### [Required work]
In the methods section on plant cell cultures, at what speed were the cell suspensions shaken?
** Selected passage follows **
Material and Methods

Cell line cultures

Primary callus cultures were obtained using nodal segments (~8 mm long; 6.5-8.0 mg) from a single 4-month-old plantlet cultured in vitro, native to the Cerrado ecosystem (Coromandel, MG, Brazil), on semi-solid MS medium (20) supplemented with 2 mg/l 2,4-dichlorophenoxyacetic acid, 2 mg/l 6-benzylaminopurine, and 3 mg/l 6-furfurylaminopurine (MC24 medium; 12). The cell lines were set up by a classical method (cell-aggregate cloning; 7), selecting high biomass-producing clones from regular subcultures (28 days). Briefly, cell aggregates (~3 mm in diameter) were subcultured from a single cell colony 28 days after inoculation onto filter paper (21) in contact with liquid MC24 medium. The cultures were kept at 24 ± 1ºC, 16-h photoperiod, 31.5 µmol photons m2 s-1 (Philips TLF 33), and 85-90% relative humidity. Cell growth biomass was monitored daily by visual inspection for 28 days, followed by transferring ca. 0.1 g of cells of the higher biomass-producing clones selected to fresh semi-solid MC24 culture medium. From each selected cell line, 0.5 g of 21-day-old cells were subcultured in MC24 liquid medium to obtain cell suspension cultures as previously described (12). Cell suspensions were maintained in 250-ml Erlenmeyer flasks under continuous light (31.5 µmol photons m2 s-1, Philips TLF 33) and shaking at 110 rpm at 24 ± 1ºC. Stock cell line cultures have been cultured according to the above conditions for eight years in our laboratory.

Determination of dissimilation curves

Growth analysis was performed by determination of dissimilation curves. This is a non-destructive analytical method previously described in detail (22). The dissimilation curves were determined using seven culture flasks (F1-F7), which were weighed at 24-h intervals on a Mettler analytical balance (range: 200 g, accuracy: 0.1 mg). Inoculated samples (initial cell density = 3 g cells/flask, accurately weighed) were aseptically collected from a single 21-day-old cell suspension stock-culture, and transferred to 250-ml Erlenmeyer flasks containing 50 ml MC24 culture medium (accurately weighed). Serving as control in respect to water evaporation, three flasks containing only culture medium were also weighed. Silicosen T-32 plugs (Shin-Etsu Polymer Co., Japan, obtained from Simrit Holland B.V., Naarden, The Netherlands) were used to close the flasks in the experiments. The software for the analysis of the data was kindly furnished by the Division of Pharmacognosy, Leiden University, Leiden, The Netherlands.
** End of Selected passage **
** Records supplied follows **
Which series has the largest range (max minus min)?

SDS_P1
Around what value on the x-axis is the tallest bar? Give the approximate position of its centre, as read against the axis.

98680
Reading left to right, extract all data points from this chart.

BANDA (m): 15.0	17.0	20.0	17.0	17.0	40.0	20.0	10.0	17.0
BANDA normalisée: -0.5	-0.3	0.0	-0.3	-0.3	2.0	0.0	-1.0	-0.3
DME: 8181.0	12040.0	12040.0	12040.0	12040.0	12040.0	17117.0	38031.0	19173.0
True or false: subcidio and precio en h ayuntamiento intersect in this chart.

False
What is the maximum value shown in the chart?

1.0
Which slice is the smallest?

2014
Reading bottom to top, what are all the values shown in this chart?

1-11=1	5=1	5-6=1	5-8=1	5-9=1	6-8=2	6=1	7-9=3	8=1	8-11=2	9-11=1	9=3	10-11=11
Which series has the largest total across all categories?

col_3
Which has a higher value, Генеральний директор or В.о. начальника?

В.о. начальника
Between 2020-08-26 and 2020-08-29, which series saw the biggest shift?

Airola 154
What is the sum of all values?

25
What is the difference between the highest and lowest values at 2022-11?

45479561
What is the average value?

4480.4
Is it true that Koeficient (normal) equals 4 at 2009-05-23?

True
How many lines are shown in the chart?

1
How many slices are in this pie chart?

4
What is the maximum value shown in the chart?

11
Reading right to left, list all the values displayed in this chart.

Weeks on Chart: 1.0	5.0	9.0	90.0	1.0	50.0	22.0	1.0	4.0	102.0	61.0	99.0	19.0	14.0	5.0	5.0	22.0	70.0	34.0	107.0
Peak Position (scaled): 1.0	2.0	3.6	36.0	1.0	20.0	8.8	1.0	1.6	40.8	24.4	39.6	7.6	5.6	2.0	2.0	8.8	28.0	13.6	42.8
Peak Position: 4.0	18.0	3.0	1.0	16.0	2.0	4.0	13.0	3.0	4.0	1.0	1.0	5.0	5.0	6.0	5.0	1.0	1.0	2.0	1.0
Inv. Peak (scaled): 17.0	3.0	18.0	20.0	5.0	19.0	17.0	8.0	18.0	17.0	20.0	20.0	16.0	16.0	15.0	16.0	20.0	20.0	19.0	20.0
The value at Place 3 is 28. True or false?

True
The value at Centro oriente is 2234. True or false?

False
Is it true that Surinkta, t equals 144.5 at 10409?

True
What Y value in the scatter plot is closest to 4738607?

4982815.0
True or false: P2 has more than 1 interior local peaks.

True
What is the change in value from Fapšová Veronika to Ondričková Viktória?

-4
** End of Records supplied **
### [Exercise output]
110 rpm